Prompt A: Return the passage of the Beck review between "But do I want" and "thousand times no.", inclusive, copied word for word.
Prompt B:
Decide whether each statement below agrees with the Beck review. Answer yes or no for each, and quote the words of the review that settle it.
(i) The review names Sea Change as Beck's newest release.
(ii) The review describes One Foot in the Grave as a DGC release.
(iii) The reviewer wants to tell Beck to stop doing what he's doing.
-- Selection start --
Ex Post Facto: Abums That
You Listened To While Falling Asleep
By Nathan Fisher
A&F Editor
Beck
Mutations
DGC/Bong Load Records
1998
Beck gets accused of all sorts of pastiche-pop trickery.
We're led to believe that much of his charm resides in his
ability to out-weird Weird Al and get away with it. I think
Midnight Vultures and his K Records release One
Foot in the Grave (1994) somewhat unfairly brand him as
a glorified Ween or Cake, who are themselves held up as narcissistic
suburban white boys shallowly trying to imitate a sound for
their own amusement.
But do I want to phone Beck and tell him-in that whiny tone
all critics adopt on paper-to stop doing what he's doing?
Do I want to be the guy at the drum and bass lounge telling
the hipsters doing lines of coke off in the corner that they're
being irresponsible? No. A thousand times no.
Lots of ink has been spilled over whether Beck is genuine
or not. The newest release, Sea Change, has already
given much ammunition to both sides and this should show you
how pointless the debate is. For whatever reason, Beck has
been apotheosized as everything we simultaneously despise
and revere in contemporary junk-culture: we live in a world
of throwaway pop that gets folded up neatly and stored away
in museum archives. One final caveat for the idiotic debate
over Beck's earnestness: he has an unreleased song called
"Almost A Ghost" that no one has heard, ever.
-- Selection end --
-- Entries supplied start --
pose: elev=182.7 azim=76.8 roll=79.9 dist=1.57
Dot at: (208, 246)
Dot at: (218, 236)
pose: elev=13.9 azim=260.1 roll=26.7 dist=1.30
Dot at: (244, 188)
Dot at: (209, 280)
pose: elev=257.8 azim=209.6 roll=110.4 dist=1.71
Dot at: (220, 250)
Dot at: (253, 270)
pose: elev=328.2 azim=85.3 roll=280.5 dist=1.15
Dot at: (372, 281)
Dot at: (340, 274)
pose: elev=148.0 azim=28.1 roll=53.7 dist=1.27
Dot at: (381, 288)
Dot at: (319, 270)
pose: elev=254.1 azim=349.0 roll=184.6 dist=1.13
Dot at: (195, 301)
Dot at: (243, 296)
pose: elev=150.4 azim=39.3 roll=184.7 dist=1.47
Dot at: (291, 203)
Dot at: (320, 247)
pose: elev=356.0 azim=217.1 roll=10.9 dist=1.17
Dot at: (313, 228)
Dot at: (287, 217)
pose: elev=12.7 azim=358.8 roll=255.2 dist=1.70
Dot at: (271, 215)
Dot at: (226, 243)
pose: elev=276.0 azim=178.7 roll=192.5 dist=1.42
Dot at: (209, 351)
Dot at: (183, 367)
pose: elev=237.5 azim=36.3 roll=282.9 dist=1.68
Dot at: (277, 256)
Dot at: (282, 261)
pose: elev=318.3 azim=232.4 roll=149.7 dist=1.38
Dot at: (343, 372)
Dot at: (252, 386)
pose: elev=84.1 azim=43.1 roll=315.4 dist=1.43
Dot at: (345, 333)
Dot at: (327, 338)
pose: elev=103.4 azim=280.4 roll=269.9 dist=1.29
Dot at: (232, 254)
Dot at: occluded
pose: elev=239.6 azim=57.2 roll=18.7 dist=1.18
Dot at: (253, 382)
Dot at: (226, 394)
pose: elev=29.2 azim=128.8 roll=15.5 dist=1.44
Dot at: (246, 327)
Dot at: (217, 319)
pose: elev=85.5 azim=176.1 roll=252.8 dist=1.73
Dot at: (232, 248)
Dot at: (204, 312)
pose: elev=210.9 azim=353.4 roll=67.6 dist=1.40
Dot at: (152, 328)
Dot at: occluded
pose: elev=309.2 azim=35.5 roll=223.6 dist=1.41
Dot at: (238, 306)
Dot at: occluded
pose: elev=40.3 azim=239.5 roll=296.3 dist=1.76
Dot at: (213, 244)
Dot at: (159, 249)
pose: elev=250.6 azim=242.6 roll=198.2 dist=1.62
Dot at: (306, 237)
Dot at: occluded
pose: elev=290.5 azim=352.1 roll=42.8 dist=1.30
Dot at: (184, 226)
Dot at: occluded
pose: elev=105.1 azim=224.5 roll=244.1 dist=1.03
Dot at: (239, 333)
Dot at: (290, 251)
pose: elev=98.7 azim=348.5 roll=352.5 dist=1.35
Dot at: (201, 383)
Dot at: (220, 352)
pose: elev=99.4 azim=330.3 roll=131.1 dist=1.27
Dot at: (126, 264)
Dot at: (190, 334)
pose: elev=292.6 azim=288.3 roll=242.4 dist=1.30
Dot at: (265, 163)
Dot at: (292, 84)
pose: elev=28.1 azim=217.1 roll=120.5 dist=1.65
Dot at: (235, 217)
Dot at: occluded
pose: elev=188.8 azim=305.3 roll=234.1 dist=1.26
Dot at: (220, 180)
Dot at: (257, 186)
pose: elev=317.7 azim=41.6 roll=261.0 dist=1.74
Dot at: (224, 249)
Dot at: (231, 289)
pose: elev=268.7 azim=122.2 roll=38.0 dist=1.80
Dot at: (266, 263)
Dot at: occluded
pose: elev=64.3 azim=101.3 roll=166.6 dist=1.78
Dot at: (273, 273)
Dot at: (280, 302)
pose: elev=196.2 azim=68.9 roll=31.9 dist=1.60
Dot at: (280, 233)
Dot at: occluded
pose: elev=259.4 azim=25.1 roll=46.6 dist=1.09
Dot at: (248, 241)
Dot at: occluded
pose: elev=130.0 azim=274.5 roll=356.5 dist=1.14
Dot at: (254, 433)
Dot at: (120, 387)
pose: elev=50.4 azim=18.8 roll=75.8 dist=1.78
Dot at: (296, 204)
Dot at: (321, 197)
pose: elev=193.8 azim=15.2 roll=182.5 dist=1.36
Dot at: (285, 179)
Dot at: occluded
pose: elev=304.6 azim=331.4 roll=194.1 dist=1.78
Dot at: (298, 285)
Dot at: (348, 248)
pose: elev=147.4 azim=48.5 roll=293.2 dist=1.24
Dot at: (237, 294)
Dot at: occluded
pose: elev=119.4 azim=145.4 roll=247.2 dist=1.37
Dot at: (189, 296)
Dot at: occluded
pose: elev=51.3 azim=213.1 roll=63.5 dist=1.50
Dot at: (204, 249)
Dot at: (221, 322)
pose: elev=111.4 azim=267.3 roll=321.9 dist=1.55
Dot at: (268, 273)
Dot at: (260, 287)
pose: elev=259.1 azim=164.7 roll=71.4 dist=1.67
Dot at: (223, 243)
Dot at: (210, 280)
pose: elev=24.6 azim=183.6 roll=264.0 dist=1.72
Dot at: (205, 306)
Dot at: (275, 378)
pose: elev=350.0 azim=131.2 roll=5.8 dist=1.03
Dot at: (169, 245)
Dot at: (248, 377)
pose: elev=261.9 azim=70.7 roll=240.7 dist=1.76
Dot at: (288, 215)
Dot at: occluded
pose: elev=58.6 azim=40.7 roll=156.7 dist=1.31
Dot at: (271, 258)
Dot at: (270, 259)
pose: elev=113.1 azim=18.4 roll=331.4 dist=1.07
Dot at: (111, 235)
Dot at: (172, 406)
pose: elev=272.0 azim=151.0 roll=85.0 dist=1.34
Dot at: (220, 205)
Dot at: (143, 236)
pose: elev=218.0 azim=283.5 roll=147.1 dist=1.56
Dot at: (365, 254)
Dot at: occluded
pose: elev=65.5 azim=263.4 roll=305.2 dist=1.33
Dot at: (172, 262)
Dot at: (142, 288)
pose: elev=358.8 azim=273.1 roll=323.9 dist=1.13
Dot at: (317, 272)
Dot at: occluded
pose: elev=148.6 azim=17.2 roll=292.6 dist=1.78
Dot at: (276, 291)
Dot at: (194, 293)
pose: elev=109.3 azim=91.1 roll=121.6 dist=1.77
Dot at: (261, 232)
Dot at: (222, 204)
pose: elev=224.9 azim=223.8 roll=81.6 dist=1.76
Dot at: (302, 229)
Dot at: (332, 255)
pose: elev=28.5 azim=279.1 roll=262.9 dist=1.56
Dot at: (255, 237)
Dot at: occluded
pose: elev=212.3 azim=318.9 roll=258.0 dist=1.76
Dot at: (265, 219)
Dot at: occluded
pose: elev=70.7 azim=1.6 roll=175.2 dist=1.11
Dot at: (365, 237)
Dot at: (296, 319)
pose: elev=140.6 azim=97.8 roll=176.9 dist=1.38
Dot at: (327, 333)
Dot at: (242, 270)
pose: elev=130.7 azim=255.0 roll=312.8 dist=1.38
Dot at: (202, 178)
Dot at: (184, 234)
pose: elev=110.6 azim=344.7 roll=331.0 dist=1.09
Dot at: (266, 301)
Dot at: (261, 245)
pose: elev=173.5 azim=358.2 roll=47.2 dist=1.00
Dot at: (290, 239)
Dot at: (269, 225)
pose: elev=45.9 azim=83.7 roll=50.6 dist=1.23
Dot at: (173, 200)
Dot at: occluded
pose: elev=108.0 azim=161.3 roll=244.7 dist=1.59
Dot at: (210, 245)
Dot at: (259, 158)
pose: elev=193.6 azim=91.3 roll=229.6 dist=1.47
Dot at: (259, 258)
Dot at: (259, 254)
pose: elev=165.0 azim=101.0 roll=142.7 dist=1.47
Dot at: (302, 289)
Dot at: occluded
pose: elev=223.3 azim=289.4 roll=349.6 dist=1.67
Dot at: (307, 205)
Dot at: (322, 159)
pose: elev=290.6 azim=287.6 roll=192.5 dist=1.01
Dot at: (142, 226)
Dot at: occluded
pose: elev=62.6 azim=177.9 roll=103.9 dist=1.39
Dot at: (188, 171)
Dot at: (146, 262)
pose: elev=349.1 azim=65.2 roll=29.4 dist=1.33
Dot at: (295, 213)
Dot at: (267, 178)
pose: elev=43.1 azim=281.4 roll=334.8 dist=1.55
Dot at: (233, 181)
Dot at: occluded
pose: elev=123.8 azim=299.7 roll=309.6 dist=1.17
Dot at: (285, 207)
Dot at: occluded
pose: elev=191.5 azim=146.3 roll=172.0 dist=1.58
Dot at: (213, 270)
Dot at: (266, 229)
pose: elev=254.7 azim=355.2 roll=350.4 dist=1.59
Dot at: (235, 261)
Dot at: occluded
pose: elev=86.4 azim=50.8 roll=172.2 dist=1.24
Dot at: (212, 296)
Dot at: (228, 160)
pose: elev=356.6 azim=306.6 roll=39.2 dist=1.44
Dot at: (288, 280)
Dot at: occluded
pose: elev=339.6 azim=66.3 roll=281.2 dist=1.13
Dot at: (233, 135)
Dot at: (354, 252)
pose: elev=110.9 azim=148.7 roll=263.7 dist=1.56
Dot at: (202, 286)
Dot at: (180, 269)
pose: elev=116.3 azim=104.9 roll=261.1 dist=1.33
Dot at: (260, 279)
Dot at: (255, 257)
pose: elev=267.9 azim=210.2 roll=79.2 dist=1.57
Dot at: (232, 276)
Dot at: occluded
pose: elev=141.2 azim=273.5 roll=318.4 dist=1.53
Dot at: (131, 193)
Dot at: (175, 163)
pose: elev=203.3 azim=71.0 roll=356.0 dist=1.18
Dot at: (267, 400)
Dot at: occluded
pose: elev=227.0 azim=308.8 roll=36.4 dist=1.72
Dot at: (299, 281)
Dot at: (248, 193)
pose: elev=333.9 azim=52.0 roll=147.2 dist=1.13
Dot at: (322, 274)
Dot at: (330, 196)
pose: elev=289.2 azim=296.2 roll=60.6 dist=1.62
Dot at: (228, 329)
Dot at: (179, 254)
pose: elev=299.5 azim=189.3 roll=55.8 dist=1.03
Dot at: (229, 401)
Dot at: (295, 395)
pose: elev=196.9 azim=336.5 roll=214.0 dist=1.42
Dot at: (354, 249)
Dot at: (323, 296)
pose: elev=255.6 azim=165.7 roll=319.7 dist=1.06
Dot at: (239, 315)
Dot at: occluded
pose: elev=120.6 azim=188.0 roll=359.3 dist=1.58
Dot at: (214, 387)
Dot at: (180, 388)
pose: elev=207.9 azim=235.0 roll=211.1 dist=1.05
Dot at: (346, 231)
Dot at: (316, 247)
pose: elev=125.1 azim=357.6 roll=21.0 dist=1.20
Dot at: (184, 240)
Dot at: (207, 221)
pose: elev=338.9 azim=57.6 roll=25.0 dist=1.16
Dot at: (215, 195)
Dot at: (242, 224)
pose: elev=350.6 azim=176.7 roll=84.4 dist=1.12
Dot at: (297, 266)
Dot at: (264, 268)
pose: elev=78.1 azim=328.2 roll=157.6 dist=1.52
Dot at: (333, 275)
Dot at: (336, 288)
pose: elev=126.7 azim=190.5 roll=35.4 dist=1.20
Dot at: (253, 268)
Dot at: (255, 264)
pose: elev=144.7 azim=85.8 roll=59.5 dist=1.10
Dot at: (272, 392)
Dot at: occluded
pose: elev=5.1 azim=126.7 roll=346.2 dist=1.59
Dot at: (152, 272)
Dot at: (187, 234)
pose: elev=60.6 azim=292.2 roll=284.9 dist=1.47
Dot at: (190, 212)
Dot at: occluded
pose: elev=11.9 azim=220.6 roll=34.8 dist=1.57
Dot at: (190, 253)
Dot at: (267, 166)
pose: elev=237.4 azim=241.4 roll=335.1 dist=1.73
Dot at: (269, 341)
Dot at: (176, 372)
-- Entries supplied end --
Full response A:
But do I want to phone Beck and tell him-in that whiny tone
all critics adopt on paper-to stop doing what he's doing?
Do I want to be the guy at the drum and bass lounge telling
the hipsters doing lines of coke off in the corner that they're
being irresponsible? No. A thousand times no.

Full response B:
(i) Yes: "The newest release, Sea Change, has already given much ammunition to both sides"
(ii) No: "his K Records release One Foot in the Grave (1994)"
(iii) No: "No. A thousand times no."